DATA SHOWN.
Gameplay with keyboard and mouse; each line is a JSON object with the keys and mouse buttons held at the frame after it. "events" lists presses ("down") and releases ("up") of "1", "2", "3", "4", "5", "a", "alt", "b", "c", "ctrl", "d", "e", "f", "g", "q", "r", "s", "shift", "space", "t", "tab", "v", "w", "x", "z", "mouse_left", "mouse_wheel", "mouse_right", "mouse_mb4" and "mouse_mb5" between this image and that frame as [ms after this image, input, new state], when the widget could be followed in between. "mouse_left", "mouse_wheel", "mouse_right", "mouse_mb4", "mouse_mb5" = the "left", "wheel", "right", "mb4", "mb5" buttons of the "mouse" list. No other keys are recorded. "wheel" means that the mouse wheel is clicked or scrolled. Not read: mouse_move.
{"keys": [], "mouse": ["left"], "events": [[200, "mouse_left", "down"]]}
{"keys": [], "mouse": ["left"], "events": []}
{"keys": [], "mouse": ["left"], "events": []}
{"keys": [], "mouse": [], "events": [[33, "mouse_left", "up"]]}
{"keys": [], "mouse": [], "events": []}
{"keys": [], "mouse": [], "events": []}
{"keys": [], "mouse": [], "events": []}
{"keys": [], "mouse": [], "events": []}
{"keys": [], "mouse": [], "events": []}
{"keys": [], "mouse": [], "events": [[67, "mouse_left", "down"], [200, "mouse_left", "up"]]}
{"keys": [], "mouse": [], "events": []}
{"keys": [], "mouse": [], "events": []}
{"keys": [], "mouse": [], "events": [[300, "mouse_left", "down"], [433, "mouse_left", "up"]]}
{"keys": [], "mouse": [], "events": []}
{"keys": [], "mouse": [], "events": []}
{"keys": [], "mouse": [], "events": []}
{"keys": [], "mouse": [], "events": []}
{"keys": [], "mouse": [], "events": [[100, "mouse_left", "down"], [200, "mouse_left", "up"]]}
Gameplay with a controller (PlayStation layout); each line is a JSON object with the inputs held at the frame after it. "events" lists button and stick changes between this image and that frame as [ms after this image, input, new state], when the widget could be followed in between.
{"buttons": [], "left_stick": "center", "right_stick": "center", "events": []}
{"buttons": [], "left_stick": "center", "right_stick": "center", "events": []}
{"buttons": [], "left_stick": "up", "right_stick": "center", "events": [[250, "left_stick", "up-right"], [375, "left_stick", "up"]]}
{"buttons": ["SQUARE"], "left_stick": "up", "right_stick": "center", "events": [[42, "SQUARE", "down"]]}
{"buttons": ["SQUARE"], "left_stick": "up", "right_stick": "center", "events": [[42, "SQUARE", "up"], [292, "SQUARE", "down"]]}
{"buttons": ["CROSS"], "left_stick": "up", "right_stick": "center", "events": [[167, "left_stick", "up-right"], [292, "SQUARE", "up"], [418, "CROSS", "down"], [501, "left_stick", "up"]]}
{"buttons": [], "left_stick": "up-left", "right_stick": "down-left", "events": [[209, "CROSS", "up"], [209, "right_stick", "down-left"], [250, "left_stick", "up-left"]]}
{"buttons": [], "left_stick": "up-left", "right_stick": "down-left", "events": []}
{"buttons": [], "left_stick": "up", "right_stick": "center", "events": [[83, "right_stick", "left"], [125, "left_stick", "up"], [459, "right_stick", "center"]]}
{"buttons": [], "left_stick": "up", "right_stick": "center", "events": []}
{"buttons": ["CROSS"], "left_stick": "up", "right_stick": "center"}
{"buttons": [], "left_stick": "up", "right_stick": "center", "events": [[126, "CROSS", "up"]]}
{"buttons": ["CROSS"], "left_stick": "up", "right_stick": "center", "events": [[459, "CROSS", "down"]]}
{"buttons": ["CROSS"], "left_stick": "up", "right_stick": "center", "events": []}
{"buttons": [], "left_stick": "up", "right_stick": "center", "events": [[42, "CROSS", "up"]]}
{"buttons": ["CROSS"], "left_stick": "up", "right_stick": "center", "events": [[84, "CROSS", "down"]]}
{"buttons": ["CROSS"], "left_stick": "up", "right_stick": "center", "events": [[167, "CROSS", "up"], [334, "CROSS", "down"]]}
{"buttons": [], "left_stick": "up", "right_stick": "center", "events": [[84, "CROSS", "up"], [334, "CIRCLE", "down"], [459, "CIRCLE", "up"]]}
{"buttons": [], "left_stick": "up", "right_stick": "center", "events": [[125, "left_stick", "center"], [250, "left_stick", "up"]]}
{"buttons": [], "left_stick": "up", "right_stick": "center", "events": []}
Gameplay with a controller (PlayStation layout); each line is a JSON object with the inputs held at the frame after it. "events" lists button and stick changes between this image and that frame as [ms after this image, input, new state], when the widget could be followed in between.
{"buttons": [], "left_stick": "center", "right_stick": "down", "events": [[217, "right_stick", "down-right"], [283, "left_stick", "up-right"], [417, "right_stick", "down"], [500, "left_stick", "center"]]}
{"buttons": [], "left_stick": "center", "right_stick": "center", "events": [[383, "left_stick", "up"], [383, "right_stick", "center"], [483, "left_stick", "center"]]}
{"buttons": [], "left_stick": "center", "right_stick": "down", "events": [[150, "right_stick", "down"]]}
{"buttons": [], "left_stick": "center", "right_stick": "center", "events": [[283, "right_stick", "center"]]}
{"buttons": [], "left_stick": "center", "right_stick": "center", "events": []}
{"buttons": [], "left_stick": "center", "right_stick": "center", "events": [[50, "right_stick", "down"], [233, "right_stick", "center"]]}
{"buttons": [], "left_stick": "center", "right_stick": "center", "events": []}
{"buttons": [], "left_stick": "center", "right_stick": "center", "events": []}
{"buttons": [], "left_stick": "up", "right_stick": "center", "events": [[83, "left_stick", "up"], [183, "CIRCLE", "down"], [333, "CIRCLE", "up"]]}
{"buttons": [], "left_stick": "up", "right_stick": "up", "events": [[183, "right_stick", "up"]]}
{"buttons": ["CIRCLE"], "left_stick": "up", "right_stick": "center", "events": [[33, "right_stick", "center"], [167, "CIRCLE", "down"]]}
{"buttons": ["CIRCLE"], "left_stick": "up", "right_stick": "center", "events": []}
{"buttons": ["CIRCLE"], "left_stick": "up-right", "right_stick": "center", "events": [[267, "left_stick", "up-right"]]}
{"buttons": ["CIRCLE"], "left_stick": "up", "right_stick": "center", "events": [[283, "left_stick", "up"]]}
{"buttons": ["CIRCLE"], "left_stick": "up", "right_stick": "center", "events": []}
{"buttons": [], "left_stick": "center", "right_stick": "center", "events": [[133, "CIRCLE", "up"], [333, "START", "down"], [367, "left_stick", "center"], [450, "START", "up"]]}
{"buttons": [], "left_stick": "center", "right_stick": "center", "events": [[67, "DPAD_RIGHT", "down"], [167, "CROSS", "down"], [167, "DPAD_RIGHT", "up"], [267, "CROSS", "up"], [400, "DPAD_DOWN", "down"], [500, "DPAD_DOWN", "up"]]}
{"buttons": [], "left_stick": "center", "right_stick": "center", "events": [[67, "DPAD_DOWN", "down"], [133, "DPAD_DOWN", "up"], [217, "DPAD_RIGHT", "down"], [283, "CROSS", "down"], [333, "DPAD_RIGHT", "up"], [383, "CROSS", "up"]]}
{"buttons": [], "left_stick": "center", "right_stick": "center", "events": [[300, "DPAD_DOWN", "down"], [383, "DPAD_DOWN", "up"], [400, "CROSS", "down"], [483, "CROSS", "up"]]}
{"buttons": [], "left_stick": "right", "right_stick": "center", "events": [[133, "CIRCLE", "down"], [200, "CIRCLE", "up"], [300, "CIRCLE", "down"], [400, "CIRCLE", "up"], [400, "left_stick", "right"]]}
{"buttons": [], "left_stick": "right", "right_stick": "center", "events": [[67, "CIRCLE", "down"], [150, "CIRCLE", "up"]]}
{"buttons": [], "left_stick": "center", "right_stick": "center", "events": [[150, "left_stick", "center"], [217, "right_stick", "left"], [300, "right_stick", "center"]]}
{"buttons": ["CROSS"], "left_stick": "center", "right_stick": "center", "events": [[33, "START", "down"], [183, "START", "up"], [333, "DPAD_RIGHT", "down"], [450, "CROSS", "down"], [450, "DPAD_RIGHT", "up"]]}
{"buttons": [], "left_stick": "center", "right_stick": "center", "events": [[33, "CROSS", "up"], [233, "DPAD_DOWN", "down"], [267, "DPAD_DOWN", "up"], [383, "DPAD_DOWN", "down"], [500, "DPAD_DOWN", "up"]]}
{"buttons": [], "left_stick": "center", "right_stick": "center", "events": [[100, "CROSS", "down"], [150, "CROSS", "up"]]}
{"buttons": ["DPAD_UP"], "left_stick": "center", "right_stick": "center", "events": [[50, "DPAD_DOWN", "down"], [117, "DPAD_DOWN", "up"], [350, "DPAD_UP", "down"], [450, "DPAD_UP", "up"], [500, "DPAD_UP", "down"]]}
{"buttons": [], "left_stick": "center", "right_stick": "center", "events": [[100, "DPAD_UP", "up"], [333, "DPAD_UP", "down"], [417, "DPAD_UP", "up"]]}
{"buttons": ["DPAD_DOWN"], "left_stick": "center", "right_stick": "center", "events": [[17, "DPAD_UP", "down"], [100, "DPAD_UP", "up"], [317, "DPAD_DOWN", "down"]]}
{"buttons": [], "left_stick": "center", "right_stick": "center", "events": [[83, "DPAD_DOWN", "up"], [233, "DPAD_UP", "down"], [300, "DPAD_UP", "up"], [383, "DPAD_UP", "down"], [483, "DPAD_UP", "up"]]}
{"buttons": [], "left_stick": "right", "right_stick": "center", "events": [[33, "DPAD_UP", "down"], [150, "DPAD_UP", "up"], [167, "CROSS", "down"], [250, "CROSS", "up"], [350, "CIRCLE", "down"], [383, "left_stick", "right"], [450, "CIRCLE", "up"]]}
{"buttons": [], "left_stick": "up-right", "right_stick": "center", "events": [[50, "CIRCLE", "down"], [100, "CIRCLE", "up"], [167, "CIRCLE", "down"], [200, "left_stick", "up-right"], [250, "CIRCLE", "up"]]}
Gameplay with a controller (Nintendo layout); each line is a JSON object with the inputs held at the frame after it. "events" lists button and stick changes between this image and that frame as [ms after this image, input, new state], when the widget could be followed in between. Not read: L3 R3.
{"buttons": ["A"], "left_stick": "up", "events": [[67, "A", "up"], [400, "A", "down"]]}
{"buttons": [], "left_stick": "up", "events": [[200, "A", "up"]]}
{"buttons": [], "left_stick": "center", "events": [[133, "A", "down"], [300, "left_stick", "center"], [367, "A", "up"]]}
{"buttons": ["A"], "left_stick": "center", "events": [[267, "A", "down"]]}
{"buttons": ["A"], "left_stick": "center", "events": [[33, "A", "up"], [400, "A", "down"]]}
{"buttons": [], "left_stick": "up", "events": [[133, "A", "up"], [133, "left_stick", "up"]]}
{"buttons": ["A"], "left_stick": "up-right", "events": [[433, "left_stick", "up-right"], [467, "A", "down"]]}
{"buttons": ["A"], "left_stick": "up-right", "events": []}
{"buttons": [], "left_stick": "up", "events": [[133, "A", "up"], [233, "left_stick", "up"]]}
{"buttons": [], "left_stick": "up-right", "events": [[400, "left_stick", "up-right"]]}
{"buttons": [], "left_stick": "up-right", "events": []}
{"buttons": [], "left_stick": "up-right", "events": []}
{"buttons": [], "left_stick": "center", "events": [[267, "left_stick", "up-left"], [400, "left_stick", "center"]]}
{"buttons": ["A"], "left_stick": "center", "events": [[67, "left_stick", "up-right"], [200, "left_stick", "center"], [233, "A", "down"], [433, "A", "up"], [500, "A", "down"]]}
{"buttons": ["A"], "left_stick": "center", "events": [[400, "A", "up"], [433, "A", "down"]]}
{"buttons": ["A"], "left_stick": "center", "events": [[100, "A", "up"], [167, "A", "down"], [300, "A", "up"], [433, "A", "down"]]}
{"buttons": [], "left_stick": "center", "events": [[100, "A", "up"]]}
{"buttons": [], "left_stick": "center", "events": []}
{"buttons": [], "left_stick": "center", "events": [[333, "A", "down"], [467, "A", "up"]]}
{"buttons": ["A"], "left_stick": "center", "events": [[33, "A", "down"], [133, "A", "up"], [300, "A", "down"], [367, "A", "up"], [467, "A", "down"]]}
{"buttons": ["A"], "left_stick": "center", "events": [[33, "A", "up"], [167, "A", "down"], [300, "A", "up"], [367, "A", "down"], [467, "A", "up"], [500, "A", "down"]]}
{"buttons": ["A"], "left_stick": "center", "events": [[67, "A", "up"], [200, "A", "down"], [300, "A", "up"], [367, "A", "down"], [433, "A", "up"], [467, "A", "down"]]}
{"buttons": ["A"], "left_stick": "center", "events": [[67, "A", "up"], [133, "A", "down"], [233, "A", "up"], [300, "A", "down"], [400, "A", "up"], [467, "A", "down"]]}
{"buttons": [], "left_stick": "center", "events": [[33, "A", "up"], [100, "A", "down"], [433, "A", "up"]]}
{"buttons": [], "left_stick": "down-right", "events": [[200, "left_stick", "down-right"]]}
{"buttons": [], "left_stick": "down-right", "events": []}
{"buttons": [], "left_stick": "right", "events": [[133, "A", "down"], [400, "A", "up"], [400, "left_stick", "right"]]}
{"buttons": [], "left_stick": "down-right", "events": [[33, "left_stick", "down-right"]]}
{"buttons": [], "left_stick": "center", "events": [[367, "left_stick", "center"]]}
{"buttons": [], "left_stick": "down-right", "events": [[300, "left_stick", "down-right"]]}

PROBLEM.
If a line above includes the string "START", pick it out.

TASK RESPONSE.
{"buttons": [], "left_stick": "center", "right_stick": "center", "events": [[133, "CIRCLE", "up"], [333, "START", "down"], [367, "left_stick", "center"], [450, "START", "up"]]}
{"buttons": ["CROSS"], "left_stick": "center", "right_stick": "center", "events": [[33, "START", "down"], [183, "START", "up"], [333, "DPAD_RIGHT", "down"], [450, "CROSS", "down"], [450, "DPAD_RIGHT", "up"]]}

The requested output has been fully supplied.